**Problema breve 1**.
Stampa la porzione del brano sui tassi d'interesse compresa tra "I tassi d’interesse, con" e "dall’8 febbraio 2023.", estremi inclusi.
**Problema breve 2**.
Prosegui il brano sui tassi d'interesse e sull'inflazione, ripartendo subito dopo la sua ultima frase.

I tassi d’interesse, con decisione del 2 febbraio, vengono nuovamente rivisti al rialzo di mezzo punto percentuale. Pertanto, i tassi d’interesse sulle operazioni di rifinanziamento principali, sulle operazioni di rifinanziamento marginale e sui depositi presso la banca centrale salgono rispettivamente al 3,00%, al 3,25% e al 2,50%, con effetto dall’8 febbraio 2023.
“La banca centrale continuerà ad aumentare i tassi d’interesse in misura significativa a un ritmo costante e a mantenerli su livelli sufficientemente restrittivi da assicurare un ritorno tempestivo dell’inflazione al suo obiettivo del 2% nel medio termine.”
Comunicato stampa del Consiglio direttivo
Il rischio che si vuole anche monitorare è che le aspettative inflazionistiche si radichino nei comportamenti degli operatori economici e che alla fine siano necessarie azioni antinflazionistiche più drastiche.
“… Mantenere i tassi di interesse su livelli restrittivi farà diminuire nel corso del tempo l’inflazione frenando la domanda e metterà inoltre al riparo dal rischio di un persistente incremento delle aspettative di inflazione”
Comunicato stampa del Consiglio direttivo
Tuttavia, è stato osservato che malgrado gli aumenti degli ultimi mesi, l’Eurotower rimane una delle banche centrali con i tassi di interesse nominali e reali più bassi al mondo.
Le stime preliminari, offerte dall’Istat, evidenziano la netta attenuazione dell’inflazione, che a gennaio si attesta al +10,1%. Il rallentamento è spiegato in primo luogo dall’inversione di tendenza dei Beni energetici regolamentati (-10,9% su base annua). Rimangono tuttavia diffuse le tensioni sui prezzi al consumo di diverse categorie di prodotti, quali gli alimentari lavorati, gli altri beni (durevoli e non durevoli) e i servizi dell’abitazione, che contribuiscono alla lieve accelerazione della componente di fondo. Si accentua inoltre a gennaio la dinamica tendenziale dei prezzi dei carburanti.

**Righe fornite**.
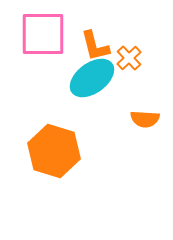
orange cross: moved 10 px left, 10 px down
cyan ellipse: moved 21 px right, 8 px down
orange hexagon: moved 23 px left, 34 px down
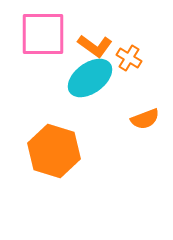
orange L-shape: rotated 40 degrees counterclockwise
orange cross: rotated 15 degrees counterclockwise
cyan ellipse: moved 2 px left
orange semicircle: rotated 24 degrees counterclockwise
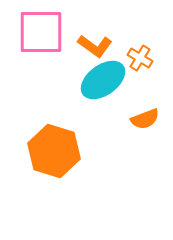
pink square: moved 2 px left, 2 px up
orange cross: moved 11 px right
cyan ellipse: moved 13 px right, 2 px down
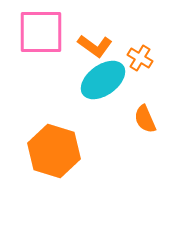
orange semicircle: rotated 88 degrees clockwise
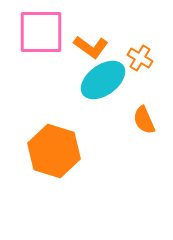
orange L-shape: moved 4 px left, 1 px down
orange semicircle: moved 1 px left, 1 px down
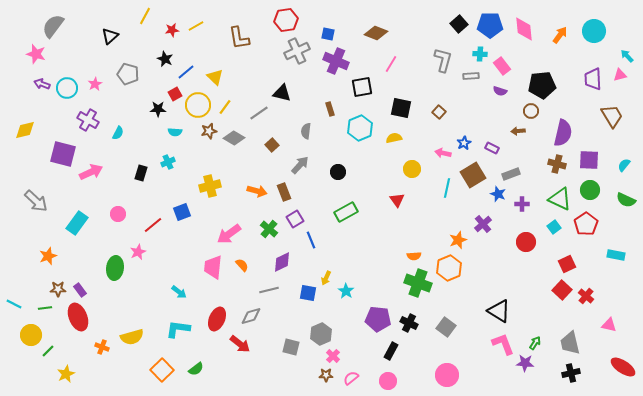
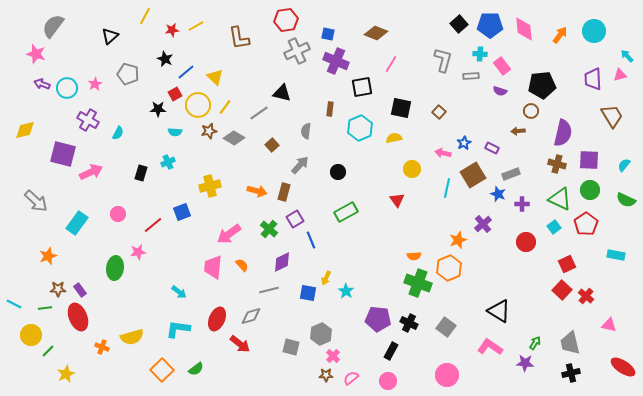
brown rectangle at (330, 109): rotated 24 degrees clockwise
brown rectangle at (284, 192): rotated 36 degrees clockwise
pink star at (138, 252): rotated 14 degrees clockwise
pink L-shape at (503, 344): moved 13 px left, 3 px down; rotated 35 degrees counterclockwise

**Risultato dell'esercizio 1**.
I tassi d’interesse, con decisione del 2 febbraio, vengono nuovamente rivisti al rialzo di mezzo punto percentuale. Pertanto, i tassi d’interesse sulle operazioni di rifinanziamento principali, sulle operazioni di rifinanziamento marginale e sui depositi presso la banca centrale salgono rispettivamente al 3,00%, al 3,25% e al 2,50%, con effetto dall’8 febbraio 2023.

**Risultato dell'esercizio 2**.
“I rischi per le prospettive inflazionistiche sono diventati più equilibrati, soprattutto nel breve periodo”.
Christine Lagarde
Per i rischi al rialzo, “le attuali pressioni a livello di pipeline potrebbero far aumentare i prezzi al dettaglio nel breve termine. Inoltre, una ripresa economica più forte del previsto in Cina potrebbe dare un nuovo impulso ai prezzi delle materie prime e alla domanda estera. Inoltre fattori interni come un persistente aumento delle aspettative di inflazione al di sopra del nostro obiettivo o aumenti salariali superiori al previsto potrebbero far aumentare l’inflazione, anche nel medio termine”.
Per quanto riguarda i rischi al ribasso, “il recente calo dei prezzi dell’energia, se dovesse persistere, potrebbe rallentare l’inflazione piu’ rapidamente del previsto. Questa pressione al ribasso della componente energetica potrebbe poi tradursi anche in una dinamica piu’ debole dell’inflazione di fondo. Un ulteriore indebolimento della domanda contribuirebbe inoltre a ridurre le pressioni sui prezzi rispetto a quanto attualmente previsto, soprattutto nel medio termine”. Lo ha detto la presidente della Bce Christine Lagarde in conferenza stampa a Francoforte.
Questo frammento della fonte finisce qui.